Background: Prior indirect studies have suggested that a functional epidermal growth factor receptor (EGFR) appears to be indispensable for the adaptive response of the remnant intestine to massive small bowel resection (SBR). The recent availability of a specific pharmacologic EGFR inhibitor enabled us to more directly test the hypothesis that EGFR signaling is required for postresection intestinal adaptation.

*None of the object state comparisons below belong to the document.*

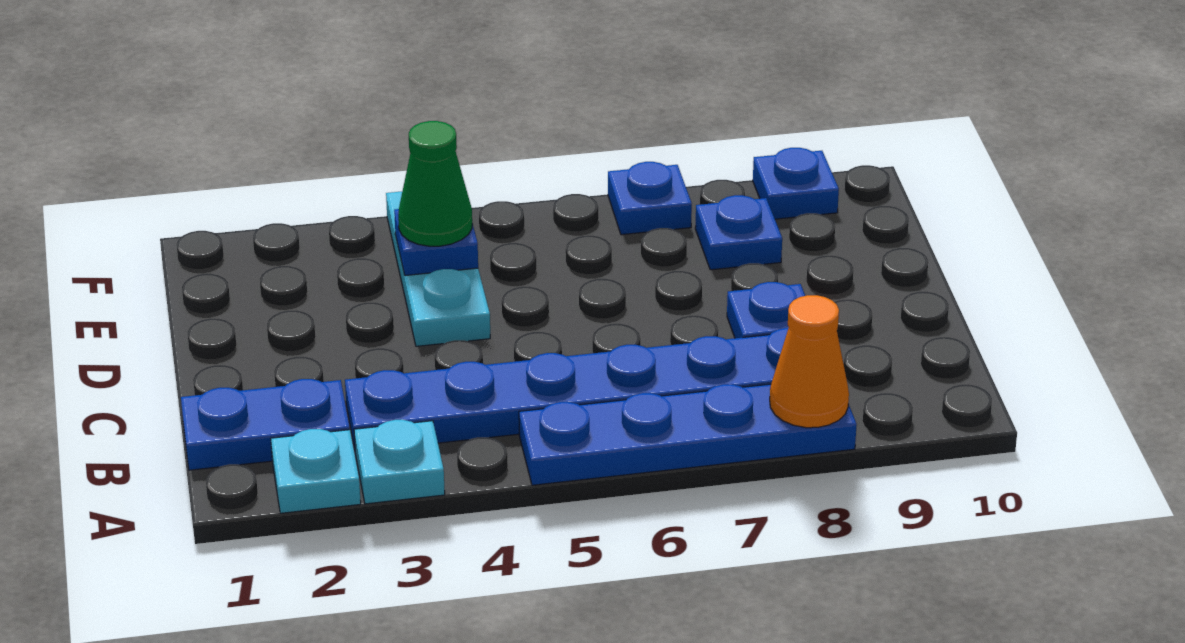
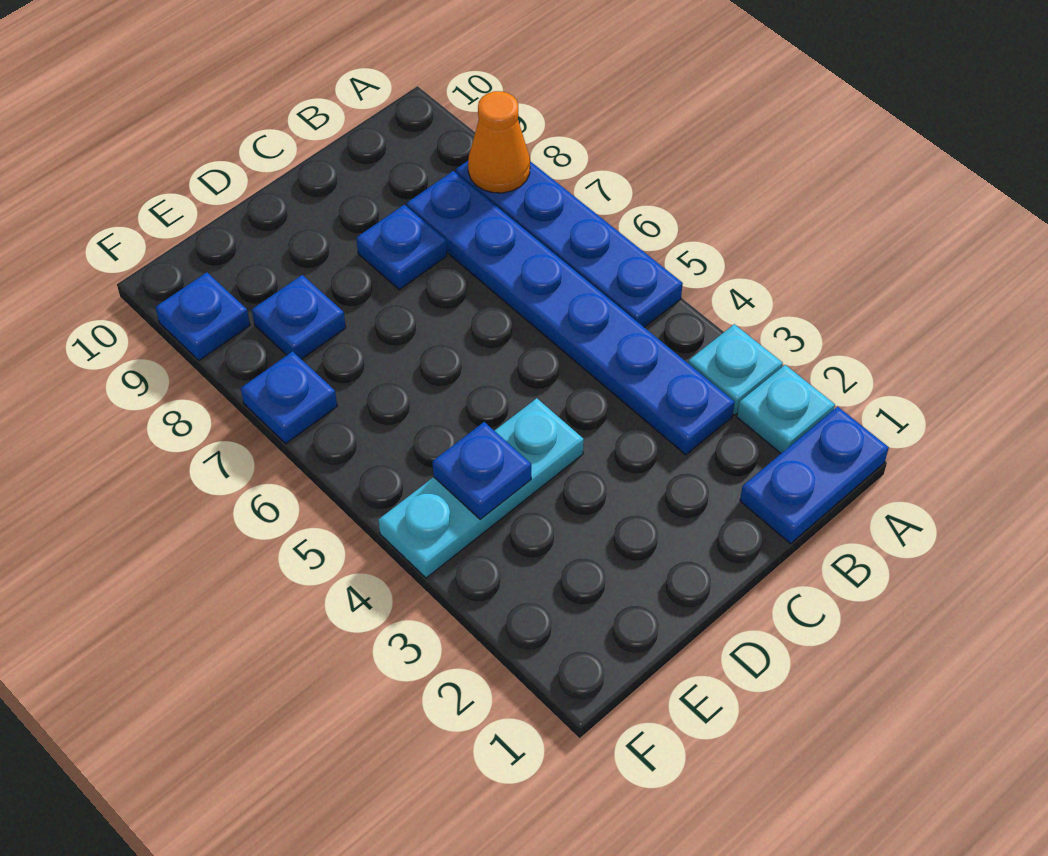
blue plate B1:B2 level 1 -> blue plate A1:B1 level 1
green cone E4 level 3 -> none

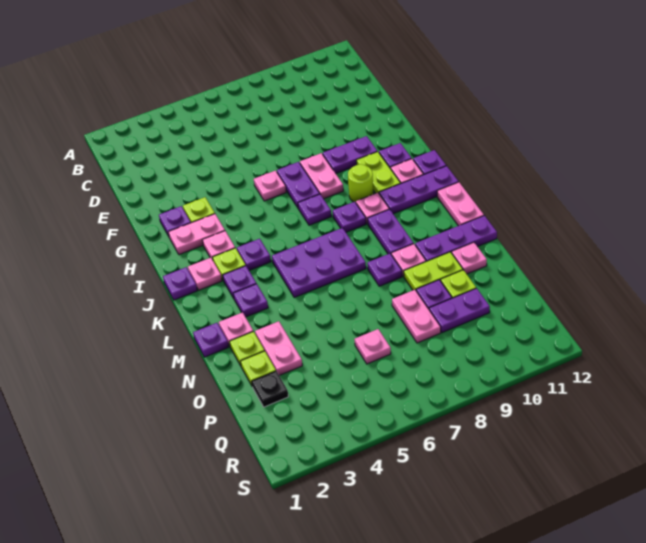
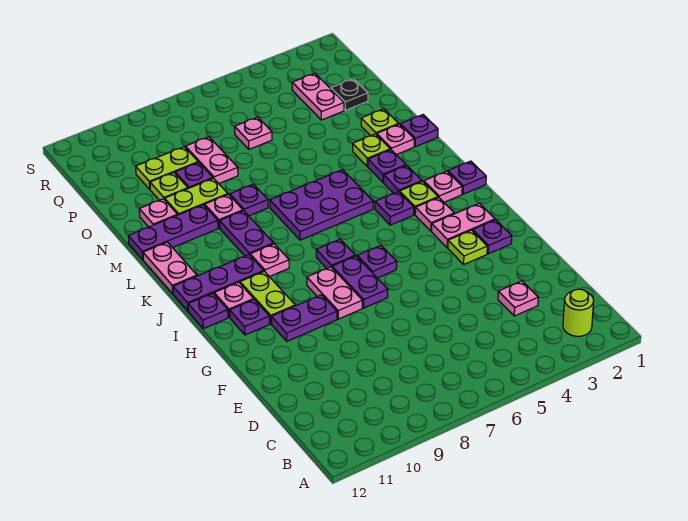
pink plate G6 level 1 -> pink plate D3 level 1
lime round brick I9 level 1 -> lime round brick B2 level 1
purple plate J8 level 1 -> purple plate H6 level 1
pink plate N3:O3 level 1 -> pink plate P3:Q3 level 1
lime plate O2 level 1 -> lime plate M3 level 1
purple plate P9:P10 level 1 -> lime plate P9:P10 level 1

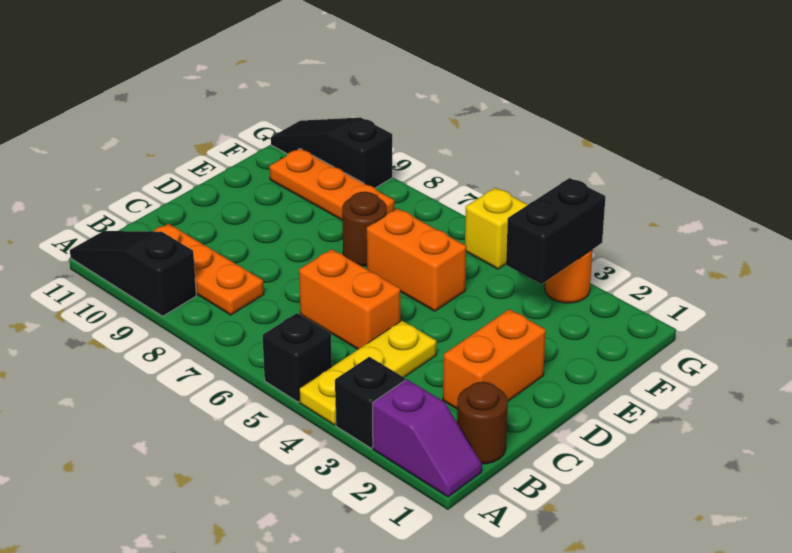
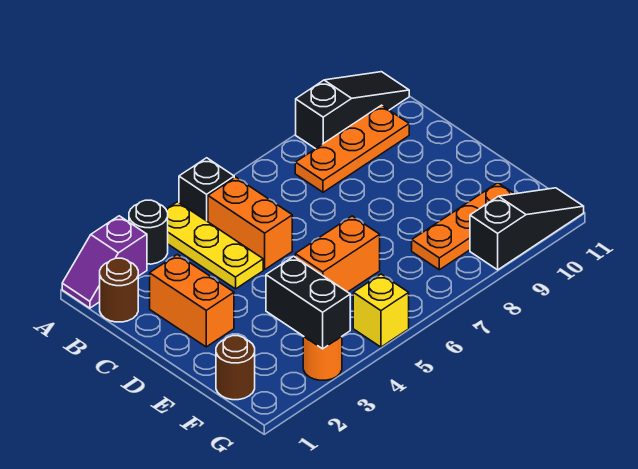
black brick A3 level 1 -> black round brick A3 level 1
orange brick C5:C6 level 1 -> orange brick B5:C5 level 1
brown round brick E7 level 1 -> brown round brick F1 level 1

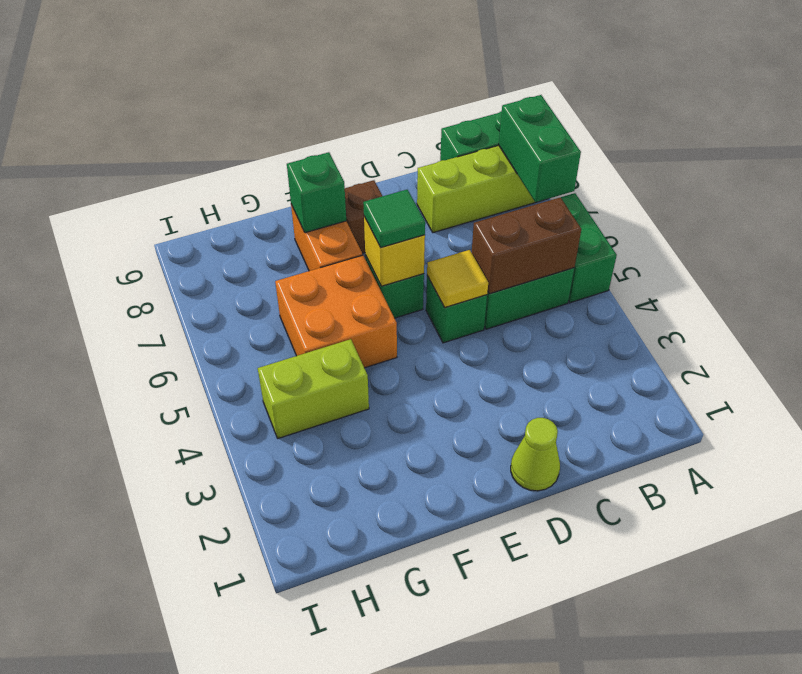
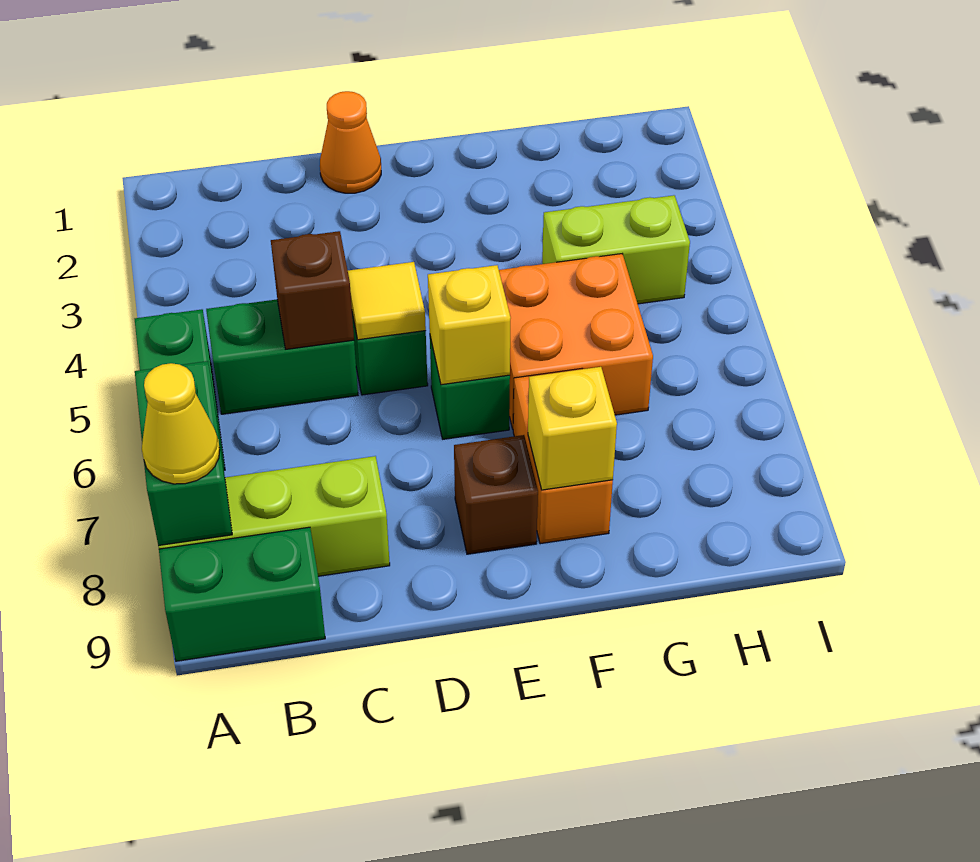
none -> yellow cone A8 level 3
brown brick B5:C5 level 2 -> brown brick C5 level 2
lime cone D1 level 1 -> orange cone D1 level 1
green tile E6 level 3 -> none
green brick F8 level 2 -> yellow brick F8 level 2

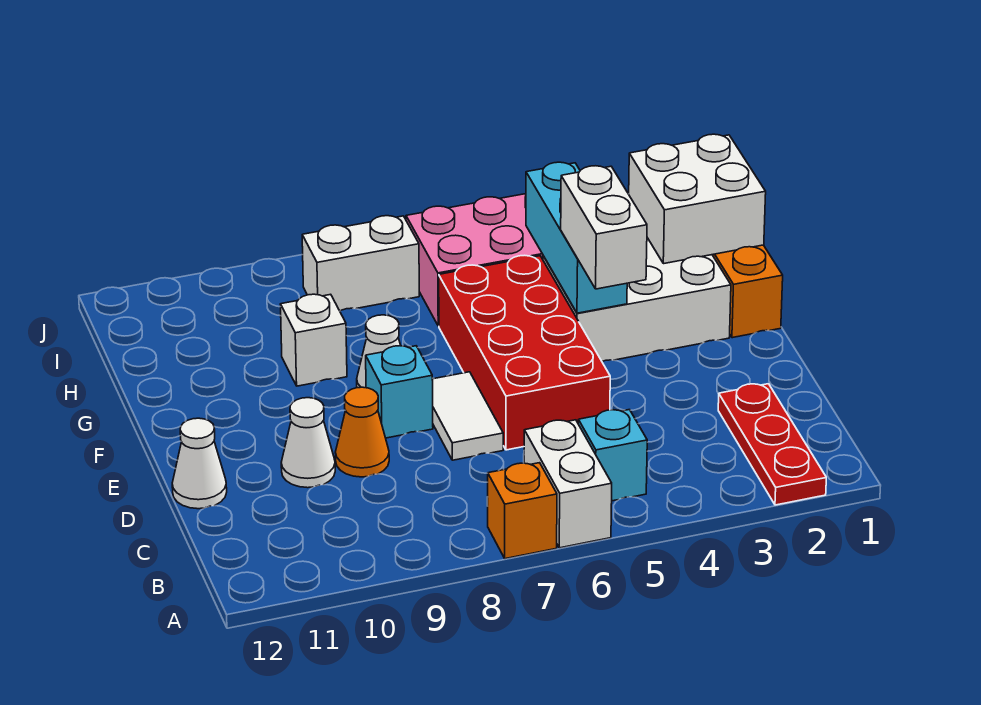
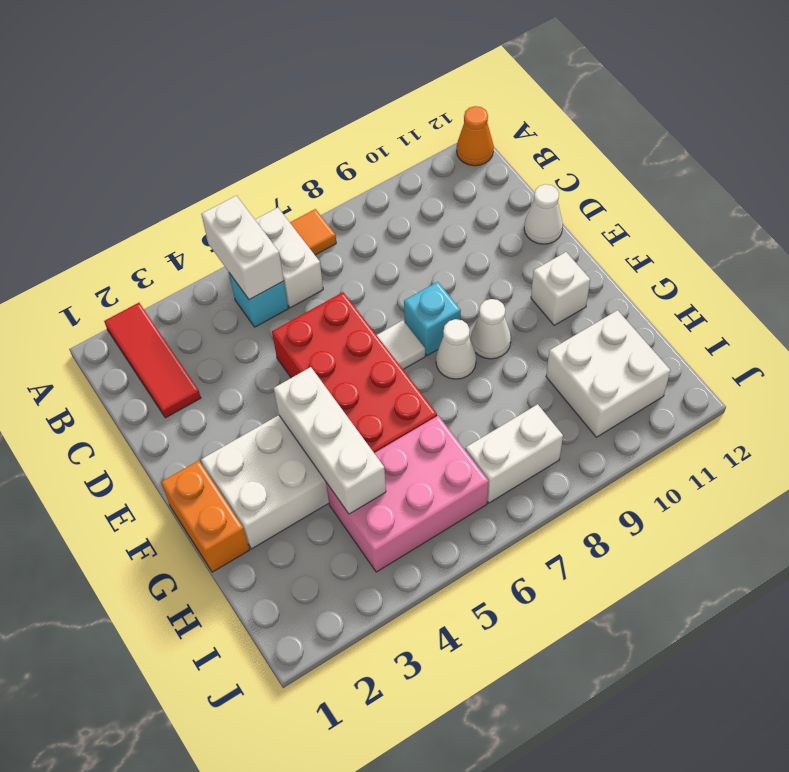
red plate A2:C2 level 1 -> red tile A2:C2 level 1
orange brick A7 level 1 -> orange tile A7 level 1
white tile D7:E7 level 1 -> white tile E7 level 1
orange cone D9 level 1 -> orange cone A12 level 1
white cone D10 level 1 -> white cone F9 level 1
white brick E4:F4 level 3 -> white brick A5:B5 level 2
cyan brick F4:H4 level 2 -> white brick F4:H4 level 2
white brick G1:H2 level 2 -> white brick H10:I11 level 1
white brick G9 level 1 -> white brick F11 level 1

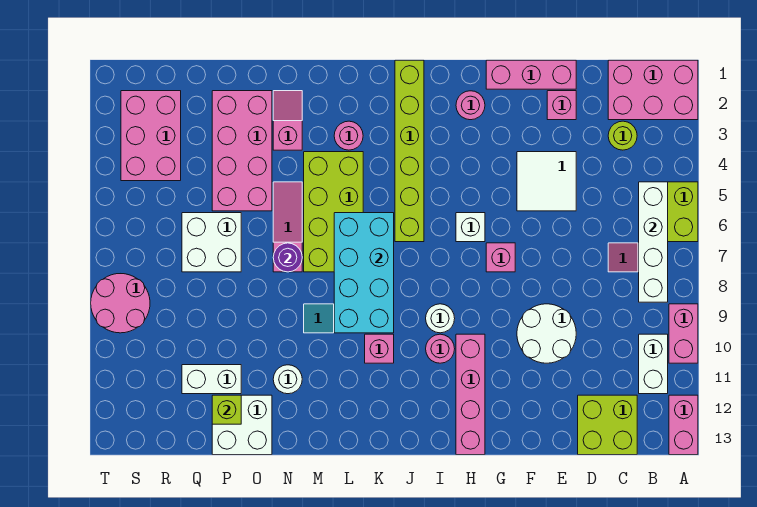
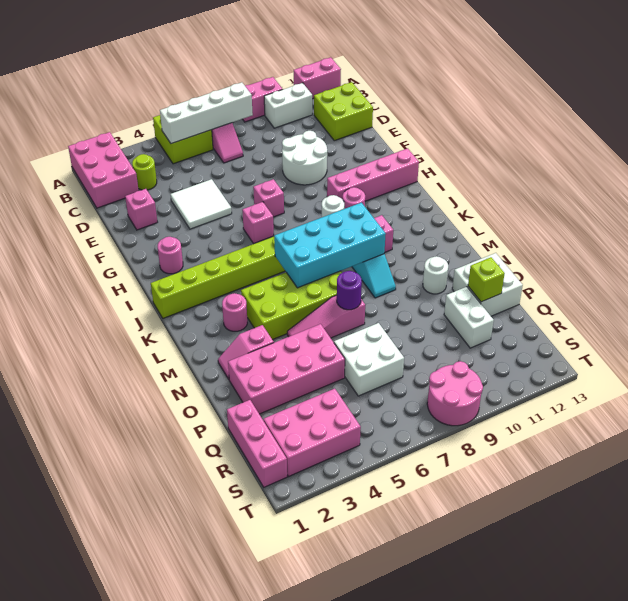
pink brick E1:G1 level 1 -> pink brick Q1:S1 level 1
white brick H6 level 1 -> pink brick H6 level 1

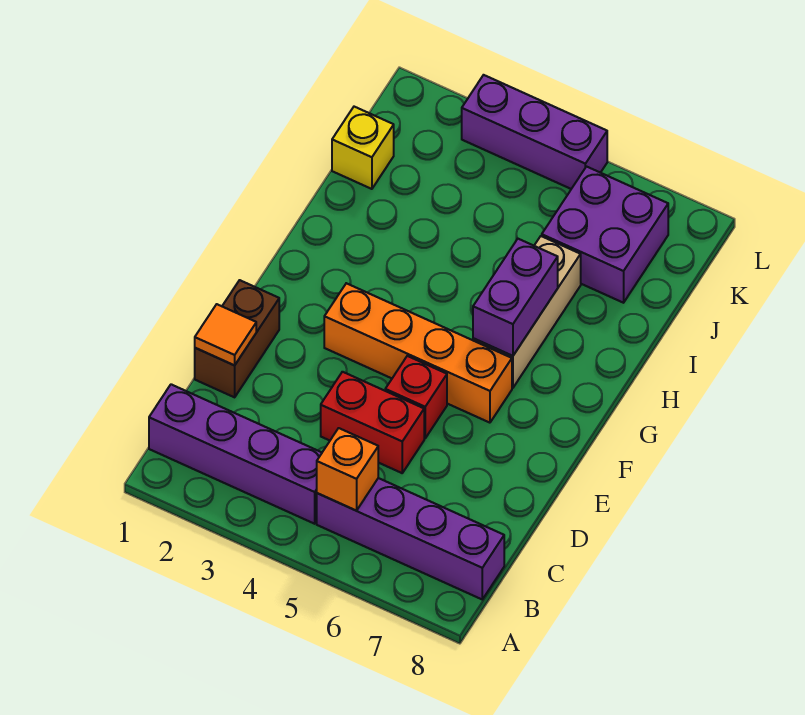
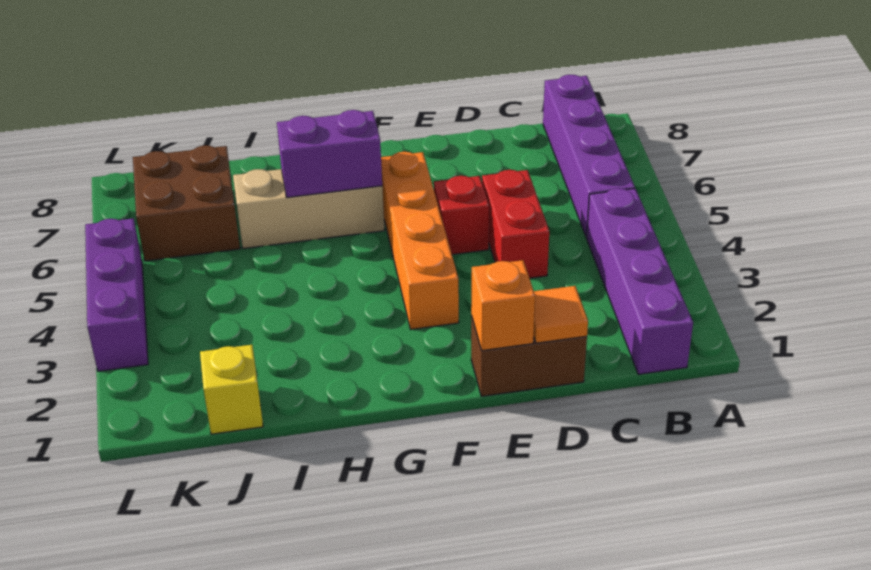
orange brick B5 level 2 -> orange brick E1 level 2
purple brick J6:K7 level 1 -> brown brick J6:K7 level 1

Methods: Mice (C57B1/6, n = 26) underwent a 50% SBR or sham operation and were then given orogastric EGFR inhibitor (ZD1839, 50 mg/kg/day) or vehicle. After 3 days, indices of adaptation (wet weight, crypt depth, and villus height) and apoptotic index (number of apoptotic bodies per crypt) were calculated in the ileum. The expression of proliferating cell nuclear antigen (PCNA) and activated EGFR was measured by Western blotting.

Results: ZD1839 prevented EGFR activation and the normal postresection increases in ileal wet weight, villus height, and crypt depth. Enterocyte proliferation was reduced twofold in the SBR group by ZD1839. Although not statistically significant, rates of enterocyte apoptosis were the highest in the inhibitor-treated mice.

Conclusion: Following massive SBR, pharmacologic inhibition of the EGFR attenuates proliferation and the normal adaptive response of the intestine. These results more directly confirm the requirement of a functional EGFR as a mediator of the postresection adaptation response. This study demonstrates an in vivo application of a novel selective EGFR inhibitor and offers a unique experimental model to gain mechanistic insight into understanding postresection intestinal adaptation.